Il faut savoir accorder sa confiance à un tribunal judiciaire. S’il se trompe, il existe des mécanismes de contestation.

[113]   Bien entendu, un juge, un tribunal judiciaire, est le forum approprié pour déterminer qu’une telle communication n’est pas privilégiée : Société d’énergie Foster Wheeler ltée c. Société intermunicipale de gestion et d’élimination des déchets (SIGED) inc.,2004 CSC 18, [2004] 1 R.C.S. 456, paragr. 47.

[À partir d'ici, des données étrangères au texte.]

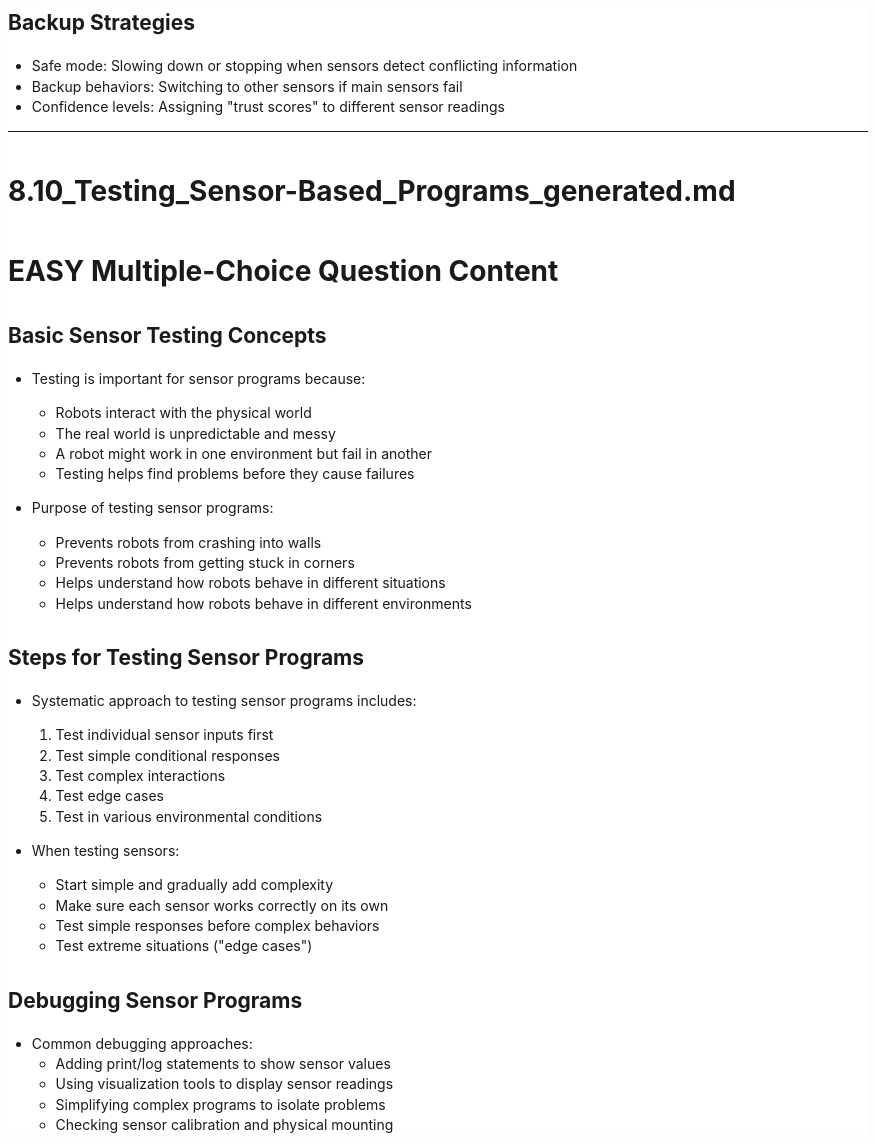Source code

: ## Backup Strategies
- Safe mode: Slowing down or stopping when sensors detect conflicting information
- Backup behaviors: Switching to other sensors if main sensors fail
- Confidence levels: Assigning "trust scores" to different sensor readings

---



# 8.10_Testing_Sensor-Based_Programs_generated.md

# EASY Multiple-Choice Question Content

## Basic Sensor Testing Concepts

- Testing is important for sensor programs because:
  - Robots interact with the physical world
  - The real world is unpredictable and messy
  - A robot might work in one environment but fail in another
  - Testing helps find problems before they cause failures

- Purpose of testing sensor programs:
  - Prevents robots from crashing into walls
  - Prevents robots from getting stuck in corners
  - Helps understand how robots behave in different situations
  - Helps understand how robots behave in different environments

## Steps for Testing Sensor Programs

- Systematic approach to testing sensor programs includes:
  1. Test individual sensor inputs first
  2. Test simple conditional responses
  3. Test complex interactions
  4. Test edge cases
  5. Test in various environmental conditions

- When testing sensors:
  - Start simple and gradually add complexity
  - Make sure each sensor works correctly on its own
  - Test simple responses before complex behaviors
  - Test extreme situations ("edge cases")

## Debugging Sensor Programs

- Common debugging approaches:
  - Adding print/log statements to show sensor values
  - Using visualization tools to display sensor readings
  - Simplifying complex programs to isolate problems
  - Checking sensor calibration and physical mounting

[114]   Malgré cela, la juge de première instance estime que, contrairement à ce que prévoit l’autorisation, un juge n’est pas en mesure de scinder une communication pour en extraire les parties non privilégiées. Comme mentionné précédemment, elle écrit, dans le jugement Zampino :

[50]   Le privilège avocat-client ne se fragmente pas au cas par cas, de conversations ou de bribes de conversations diverses, glanées en un espace temporel et situationnel défini, mais constitue bien un continuum de communication entre l’avocat et son client.

[…]

[52]   Ainsi, il semble difficile, selon le Tribunal, de concevoir comment le juge autorisateur qui ne connaît pas tout l’historique événementiel d’un dossier, puisse déterminer ce qui est privilégié de ce qui ne l’est pas, en totalité ou en partie.

[53]   Surtout dans le contexte où l’enquête roule depuis six ans et que le requérant est représenté par la même firme depuis trois ans.

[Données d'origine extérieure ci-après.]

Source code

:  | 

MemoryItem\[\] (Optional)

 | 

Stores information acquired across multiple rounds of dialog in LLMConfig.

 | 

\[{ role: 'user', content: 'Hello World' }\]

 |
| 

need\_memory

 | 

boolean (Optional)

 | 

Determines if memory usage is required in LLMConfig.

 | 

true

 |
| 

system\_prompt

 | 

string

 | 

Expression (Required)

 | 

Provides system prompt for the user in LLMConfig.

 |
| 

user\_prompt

[54] Aussi, le juge ne connaît pas la preuve, ni toutes les incidences explicites et implicites des propos entre les parties. Ce qui est transmis aux policiers, après examen, peut devenir une mine de renseignements pour ces derniers qui, eux, maîtrisent la preuve et sont en mesure d’effectuer des liens avec des éléments anodins pour le juge autorisateur.

                                                                                                      [Référence omise]

[115] C’est faire bien peu de cas de l’expérience judiciaire et même de la fonction judiciaire, sans compter qu’il y a, dans cette affirmation, une bonne part de conjecture, d’hypothèses et même de préjugés. Un juge est formé pour rendre des décisions fondées sur la preuve et le droit. Il faut savoir accorder sa confiance à un tribunal judiciaire. S’il se trompe, il existe des mécanismes de contestation.